= Jean-Baptiste Hus =

French ballet dancer and ballet master

Jean-Baptiste Hus (Paris, June 1736 – Paris, 1805) was a French ballet dancer and ballet master who used the pseudonym Hus-Malo. He was the son of François Hus and Françoise-Nicole Gravillon, the brother of the future actress Mlle Hus, and a member of the large Hus family, an 18th-century dynasty of dancers and actors. He was a student of Louis Dupré, Gaetan Vestris and Jean-Georges Noverre. He married the ballet dancer Elisabeth Bayard, also known as Mademoiselle Bibi, and adopted her son Pierre-Louis Stapleton as his own, who he helped build a career as a dancer.

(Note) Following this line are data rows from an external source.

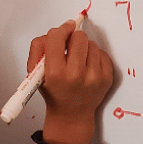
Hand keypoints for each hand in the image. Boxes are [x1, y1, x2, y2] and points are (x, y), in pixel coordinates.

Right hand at [27, 20, 114, 143]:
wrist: (71, 115)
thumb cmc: (54, 92)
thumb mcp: (35, 72)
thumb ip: (38, 48)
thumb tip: (58, 31)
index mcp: (55, 73)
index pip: (57, 37)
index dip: (61, 30)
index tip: (64, 29)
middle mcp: (75, 74)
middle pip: (79, 36)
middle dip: (73, 38)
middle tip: (70, 46)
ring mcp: (94, 77)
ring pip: (91, 44)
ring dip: (84, 48)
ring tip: (78, 60)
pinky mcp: (106, 78)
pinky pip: (102, 53)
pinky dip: (94, 56)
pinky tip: (87, 66)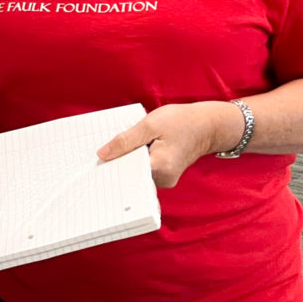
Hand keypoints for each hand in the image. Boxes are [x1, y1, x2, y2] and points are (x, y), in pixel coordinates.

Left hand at [96, 101, 240, 187]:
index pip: (126, 174)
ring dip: (127, 161)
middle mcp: (163, 180)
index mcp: (160, 168)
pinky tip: (132, 151)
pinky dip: (136, 161)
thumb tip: (102, 155)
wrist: (208, 125)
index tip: (95, 163)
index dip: (110, 166)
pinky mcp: (164, 175)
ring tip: (120, 148)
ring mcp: (165, 180)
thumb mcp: (150, 124)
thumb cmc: (182, 121)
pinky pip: (143, 171)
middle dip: (116, 164)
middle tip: (102, 154)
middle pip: (130, 176)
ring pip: (136, 174)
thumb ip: (125, 140)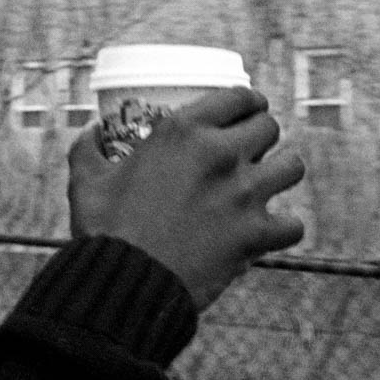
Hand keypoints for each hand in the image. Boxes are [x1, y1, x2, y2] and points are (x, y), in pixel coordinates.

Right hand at [67, 86, 305, 309]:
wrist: (127, 282)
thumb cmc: (105, 229)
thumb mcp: (86, 180)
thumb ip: (87, 149)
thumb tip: (91, 132)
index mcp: (182, 132)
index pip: (238, 97)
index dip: (248, 102)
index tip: (249, 110)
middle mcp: (221, 154)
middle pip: (269, 127)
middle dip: (263, 136)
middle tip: (253, 149)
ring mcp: (243, 194)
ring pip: (292, 166)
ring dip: (281, 173)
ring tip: (268, 183)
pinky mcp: (256, 234)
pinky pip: (293, 224)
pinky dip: (284, 229)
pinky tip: (270, 231)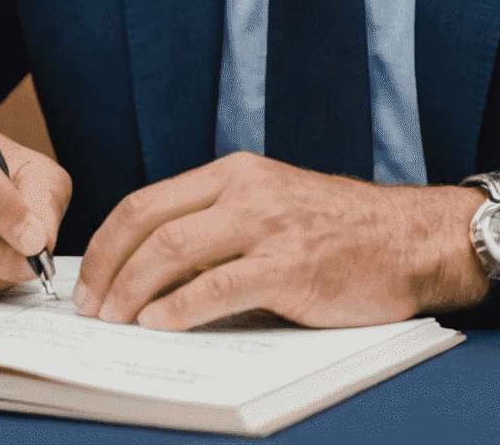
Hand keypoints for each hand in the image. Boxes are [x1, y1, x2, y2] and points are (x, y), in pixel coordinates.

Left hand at [74, 151, 488, 329]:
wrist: (410, 239)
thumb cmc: (341, 231)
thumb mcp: (273, 208)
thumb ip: (221, 228)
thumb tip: (153, 272)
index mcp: (236, 173)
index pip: (148, 200)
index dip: (107, 242)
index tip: (89, 278)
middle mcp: (247, 190)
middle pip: (151, 223)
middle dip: (108, 269)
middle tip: (91, 309)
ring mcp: (268, 226)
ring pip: (174, 251)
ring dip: (132, 291)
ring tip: (116, 322)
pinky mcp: (290, 266)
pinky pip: (216, 287)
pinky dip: (177, 309)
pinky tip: (159, 325)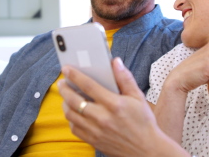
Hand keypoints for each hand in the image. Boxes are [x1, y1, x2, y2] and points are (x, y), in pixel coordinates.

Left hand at [58, 58, 188, 156]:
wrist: (146, 150)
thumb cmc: (144, 122)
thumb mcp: (138, 98)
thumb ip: (125, 78)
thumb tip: (115, 62)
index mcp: (114, 104)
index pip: (88, 86)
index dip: (75, 75)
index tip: (66, 69)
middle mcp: (102, 118)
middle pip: (74, 100)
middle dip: (64, 89)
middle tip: (62, 82)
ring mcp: (96, 131)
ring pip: (71, 115)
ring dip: (65, 103)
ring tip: (66, 96)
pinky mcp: (93, 141)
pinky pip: (74, 128)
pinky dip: (71, 118)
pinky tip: (74, 112)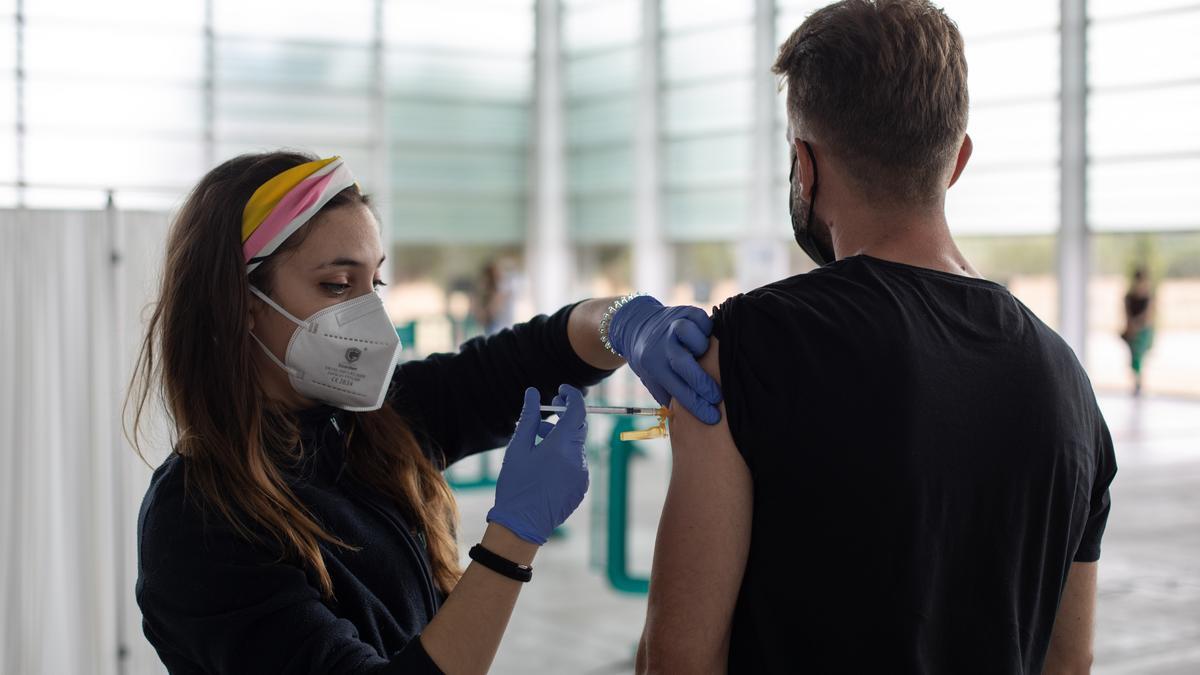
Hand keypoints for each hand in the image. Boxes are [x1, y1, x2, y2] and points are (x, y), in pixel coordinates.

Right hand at [487, 385, 588, 544]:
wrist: (522, 525)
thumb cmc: (516, 486)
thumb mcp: (518, 448)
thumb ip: (528, 418)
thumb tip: (533, 393)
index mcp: (562, 447)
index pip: (578, 410)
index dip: (571, 396)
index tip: (561, 390)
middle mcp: (578, 459)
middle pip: (579, 427)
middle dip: (565, 415)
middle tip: (549, 408)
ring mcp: (582, 475)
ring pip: (576, 445)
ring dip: (561, 437)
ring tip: (537, 438)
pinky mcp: (581, 487)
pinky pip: (576, 462)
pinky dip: (564, 455)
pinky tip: (544, 462)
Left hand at [608, 296, 722, 423]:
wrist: (636, 325)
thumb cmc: (650, 359)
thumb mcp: (650, 379)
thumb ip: (668, 395)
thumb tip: (691, 418)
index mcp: (653, 365)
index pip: (677, 390)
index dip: (696, 405)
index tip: (712, 417)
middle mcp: (662, 345)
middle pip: (685, 365)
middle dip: (704, 384)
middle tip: (719, 397)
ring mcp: (674, 326)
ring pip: (695, 338)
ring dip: (703, 349)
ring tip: (705, 356)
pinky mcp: (685, 311)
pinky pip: (703, 321)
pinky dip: (708, 329)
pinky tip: (707, 338)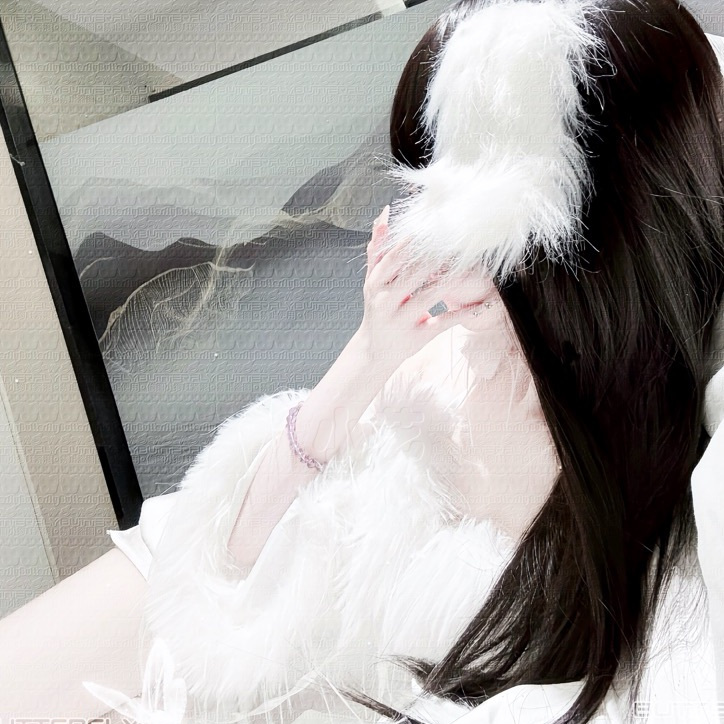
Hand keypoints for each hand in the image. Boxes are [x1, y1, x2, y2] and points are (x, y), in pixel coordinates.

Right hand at [357, 205, 495, 366]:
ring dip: (452, 280)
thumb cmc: (378, 309)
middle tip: (460, 240)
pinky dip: (465, 313)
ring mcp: (402, 320)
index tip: (436, 225)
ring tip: (473, 266)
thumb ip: (378, 249)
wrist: (373, 352)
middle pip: (414, 273)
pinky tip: (485, 304)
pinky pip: (444, 322)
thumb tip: (385, 214)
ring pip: (429, 295)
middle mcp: (386, 301)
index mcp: (376, 283)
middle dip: (437, 257)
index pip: (396, 257)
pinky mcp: (418, 336)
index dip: (415, 241)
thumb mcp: (372, 281)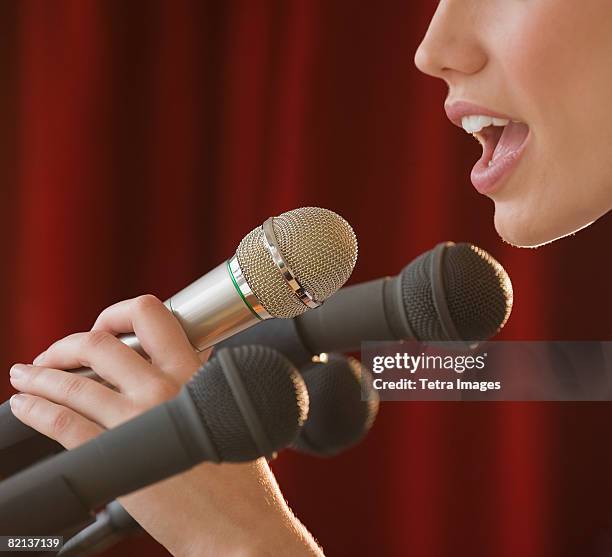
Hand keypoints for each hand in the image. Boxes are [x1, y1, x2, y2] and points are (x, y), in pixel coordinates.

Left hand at [8, 295, 322, 556]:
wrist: (237, 523)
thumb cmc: (239, 477)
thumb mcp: (224, 411)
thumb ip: (198, 383)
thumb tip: (176, 368)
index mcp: (193, 372)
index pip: (150, 316)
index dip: (116, 314)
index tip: (103, 328)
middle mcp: (162, 387)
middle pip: (99, 343)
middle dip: (67, 344)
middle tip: (54, 355)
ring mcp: (135, 421)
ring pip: (73, 383)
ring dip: (39, 376)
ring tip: (25, 376)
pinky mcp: (113, 457)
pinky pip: (64, 423)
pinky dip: (37, 411)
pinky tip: (27, 408)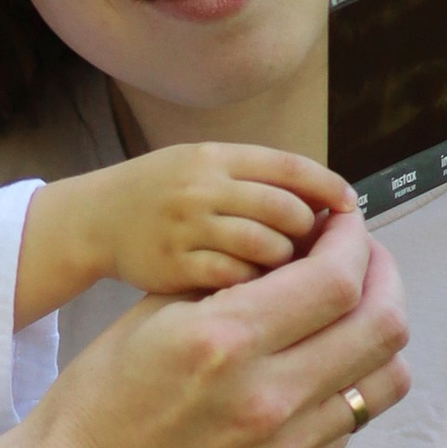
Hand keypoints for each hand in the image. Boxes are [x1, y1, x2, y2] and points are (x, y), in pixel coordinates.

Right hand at [17, 202, 410, 447]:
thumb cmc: (100, 406)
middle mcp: (267, 397)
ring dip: (378, 334)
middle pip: (383, 324)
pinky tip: (316, 371)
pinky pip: (351, 424)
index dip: (355, 242)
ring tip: (352, 317)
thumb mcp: (150, 318)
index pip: (337, 278)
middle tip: (363, 261)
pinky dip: (347, 385)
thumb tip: (296, 253)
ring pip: (385, 379)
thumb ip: (230, 282)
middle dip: (384, 277)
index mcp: (224, 342)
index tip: (345, 227)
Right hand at [92, 143, 348, 298]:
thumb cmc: (162, 194)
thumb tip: (326, 200)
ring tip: (281, 269)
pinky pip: (236, 278)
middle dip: (309, 233)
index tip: (350, 206)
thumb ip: (258, 178)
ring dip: (286, 263)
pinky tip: (253, 290)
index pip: (290, 168)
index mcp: (217, 157)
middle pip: (285, 211)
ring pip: (266, 247)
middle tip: (313, 248)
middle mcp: (203, 187)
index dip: (328, 188)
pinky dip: (254, 285)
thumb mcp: (204, 164)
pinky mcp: (175, 266)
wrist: (96, 218)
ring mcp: (188, 227)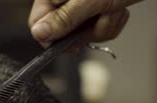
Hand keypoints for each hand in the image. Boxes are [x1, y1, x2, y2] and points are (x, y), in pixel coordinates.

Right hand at [28, 0, 142, 47]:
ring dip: (103, 26)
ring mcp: (81, 5)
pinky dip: (112, 22)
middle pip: (62, 32)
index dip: (52, 39)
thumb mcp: (89, 0)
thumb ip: (63, 18)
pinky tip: (118, 9)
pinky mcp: (97, 9)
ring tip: (113, 8)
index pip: (38, 24)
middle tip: (100, 15)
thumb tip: (39, 34)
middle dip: (86, 30)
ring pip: (83, 33)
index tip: (70, 44)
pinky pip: (99, 29)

Jean-Baptise Hus worked as a ballet master at La Monnaie starting from 1759.

==Biography==
A student of Dupré, Vestris, and Jean-Georges Noverre, Jean-Baptiste Hus signed a contract with the Comédie-Française, from July 2, 1759, to Easter 1760, as ballet master. However, on June 6, 1759, he performed La Mort d'Orphée ou les Fêtes de Bacchus, a ballet praised by Fréron in L'Année littéraire and by La Harpe in Le Mercure de France. His older brother Auguste composed the music.

Jean-Baptiste Hus spent the next two seasons in Lyon, where he followed shortly after Noverre's departure for Stuttgart. Called to Brussels by the director of the La Monnaie Gourville, Hus arrived there at the beginning of the 1762-1763 season. He shared the role of ballet master with Felicini and La Rivière. On May 9, 1762, Jean-Baptiste Hus returned to Brussels with La Mort d'Orphée, which was reviewed at length in the Gazette des Pays-Bas. On June 15, he performed Mars et Vénus surpris par Vulcain, a ballet he had created in Lyon in August 1761.

A dancer he had met in Paris, Élisabeth Bayard, known as Mlle Bibi, bore him several children in Brussels and Lyon. The couple married on September 20, 1775, in the parish of Feillens (now in the department of Ain). During this ceremony, Jean Baptiste Hus called himself Hus Malo. The couple acknowledged four children on this occasion. The eldest, Pierre Louis, was declared to have been baptized in Brussels under the name Stapleton, “a name borrowed to preserve their reputation and to avoid being known by their real names in foreign countries.” Pierre-Louis Stapleton, who became Pierre Louis Hus Malo through this declaration, would later be known as Eugène Hus. Three other children were recognized by the couple: Jean Pierre, Magdelaine, and Pierre François, all three born in Lyon, in the parish of Saints Pierre et Saturnin.

The couple then returned to Lyon, where they probably remained until 1779, when Hus joined the Comédie-Italienne as ballet master. Shortly before the theater closed and the Italian genre was abolished in 1780, Hus returned to Lyon and took over the management of the theater, which he shared with Félix Gaillard. They then managed the new Grand Théâtre de Bordeaux and returned to Lyon from 1784 to 1786.

After a short stay in London with his son, Hus took charge of the theaters in Brittany until 1791, before returning to Bordeaux. He probably ceased all activity shortly thereafter and died in Metz in 1812.

==Children==
- Pierre-Louis Stapleton, born on 17 June 1758 and adopted by Jean-Baptiste Hus.
- Albert-Francois-Joseph, born and baptised in Brussels on 29 May 1762.
- Jean-Pierre, born and baptised on 19 October 1766.
- Madeleine, baptised at Lyon on 16 April 1770.
- Pierre-François, baptised on 19 November 1774.